Omit the pictures, then reproduce every remaining record exactly.

(Web page revision data)
++++

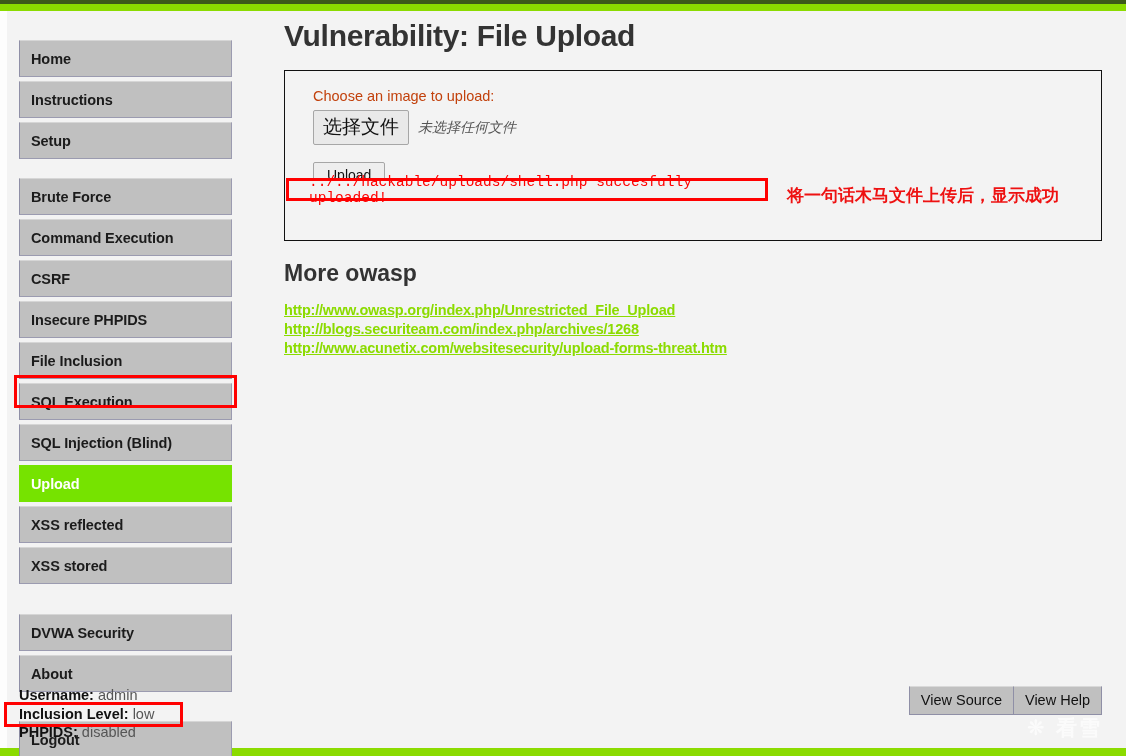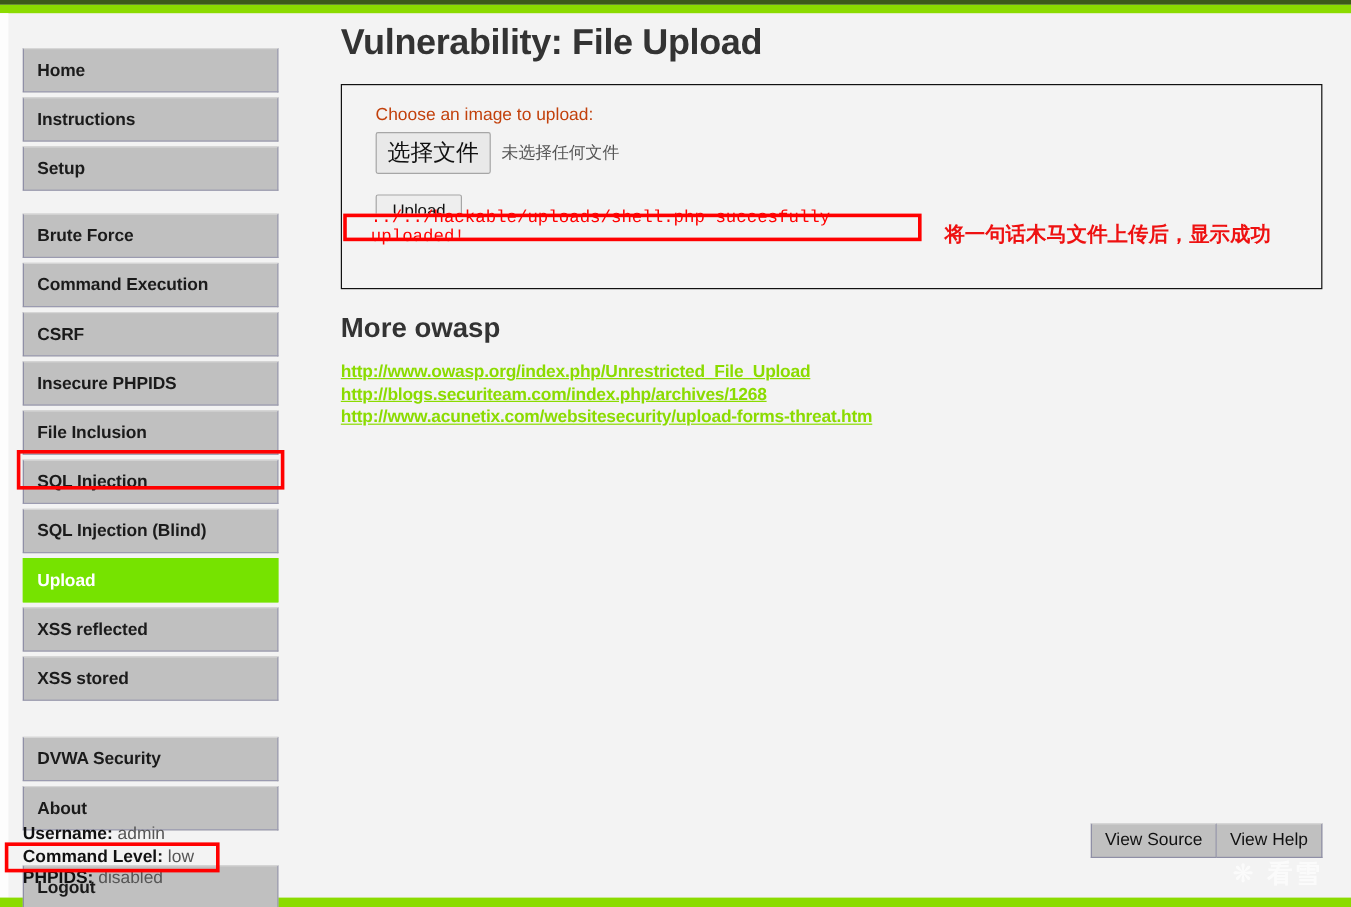--- a/index.html
+++ b/index.html
@@ -111,6 +111,7 @@
   .file-none {
     font-size: 14px; color: #555; margin-left: 9px;
     font-family: "DejaVu Sans", sans-serif;
+    font-style: italic;
   }
   .btn-upload {
     background: #eeeeee;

++++

* **Worked solution**:
--- a/index.html
+++ b/index.html
@@ -111,6 +111,7 @@
   .file-none {
     font-size: 14px; color: #555; margin-left: 9px;
     font-family: "DejaVu Sans", sans-serif;
+    font-style: italic;
   }
   .btn-upload {
     background: #eeeeee;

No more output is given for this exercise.